INSTRUCTION 1: In the forum thread below, who does DutchDaemon say should be allowed to download your zone files?

Or can I simply put *any* in the *allow-transfer* declaration instead of the IP addresses of the slaves and establish a chain of trust later so I don't have to set anything in the primary.


----------



## DutchDaemon (Feb 26, 2012)

No, don't use 'any', even though these machines appear not to be on the Internet. When you *do* place a DNS server on the Internet, this should not be a setting you put in routinely. No one but your secondary DNS server(s) should be allowed to download your zone files, ever.


----------



## baronobeefdip (Feb 27, 2012)

So if I am following correctly, You can prevent unauthorized transfers from your DNS servers with the allow-transfer and masters options without implementing DNSSEC so now I have another question. If you can achieve the type of security that you can with DNSSEC without it then what is the point of doing it in the first place. You are only allowing transfers to the machines that you tell it to do so and DNSSEC also prevents zone records from being transferred to DNS servers that it shouldn't transfer, The what is the point of implementing it.

INFORMATION SUPPLIED:

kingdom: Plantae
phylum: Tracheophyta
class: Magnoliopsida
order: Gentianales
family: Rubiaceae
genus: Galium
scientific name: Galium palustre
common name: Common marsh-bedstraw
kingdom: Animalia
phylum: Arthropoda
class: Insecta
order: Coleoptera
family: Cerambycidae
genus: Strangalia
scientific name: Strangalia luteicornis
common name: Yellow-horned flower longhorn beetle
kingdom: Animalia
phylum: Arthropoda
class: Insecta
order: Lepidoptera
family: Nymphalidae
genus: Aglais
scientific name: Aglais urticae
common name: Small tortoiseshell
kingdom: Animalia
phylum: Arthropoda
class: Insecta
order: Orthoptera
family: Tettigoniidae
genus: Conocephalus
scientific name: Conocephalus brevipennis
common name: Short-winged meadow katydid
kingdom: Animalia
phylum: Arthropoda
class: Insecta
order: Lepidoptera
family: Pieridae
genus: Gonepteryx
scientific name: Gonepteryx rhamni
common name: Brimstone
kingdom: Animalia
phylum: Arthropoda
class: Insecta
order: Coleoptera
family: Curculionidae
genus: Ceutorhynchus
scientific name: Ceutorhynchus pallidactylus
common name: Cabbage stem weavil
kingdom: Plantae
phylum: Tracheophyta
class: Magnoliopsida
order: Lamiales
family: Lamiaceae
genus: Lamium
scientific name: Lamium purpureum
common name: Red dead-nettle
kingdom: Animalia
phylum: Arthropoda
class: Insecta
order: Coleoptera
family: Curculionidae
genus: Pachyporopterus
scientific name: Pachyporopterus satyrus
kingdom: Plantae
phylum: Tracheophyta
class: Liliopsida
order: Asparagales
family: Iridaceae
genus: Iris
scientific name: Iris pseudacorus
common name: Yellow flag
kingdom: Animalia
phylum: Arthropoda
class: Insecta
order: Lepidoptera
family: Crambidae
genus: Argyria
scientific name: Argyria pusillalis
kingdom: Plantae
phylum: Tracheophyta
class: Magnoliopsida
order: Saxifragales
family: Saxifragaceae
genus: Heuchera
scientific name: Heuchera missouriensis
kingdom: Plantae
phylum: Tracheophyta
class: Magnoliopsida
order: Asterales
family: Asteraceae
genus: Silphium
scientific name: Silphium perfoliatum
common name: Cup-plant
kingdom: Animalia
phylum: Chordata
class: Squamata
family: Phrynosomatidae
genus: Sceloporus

INSTRUCTION 2: Reproduce the lines of the rows from the line containing "common name: Cabbage stem weavil" up to and including the line containing "genus: Pachyporopterus".

WRITTEN REPLY 1: Only your secondary DNS server(s).

WRITTEN REPLY 2:
common name: Cabbage stem weavil
kingdom: Plantae
phylum: Tracheophyta
class: Magnoliopsida
order: Lamiales
family: Lamiaceae
genus: Lamium
scientific name: Lamium purpureum
common name: Red dead-nettle
kingdom: Animalia
phylum: Arthropoda
class: Insecta
order: Coleoptera
family: Curculionidae
genus: Pachyporopterus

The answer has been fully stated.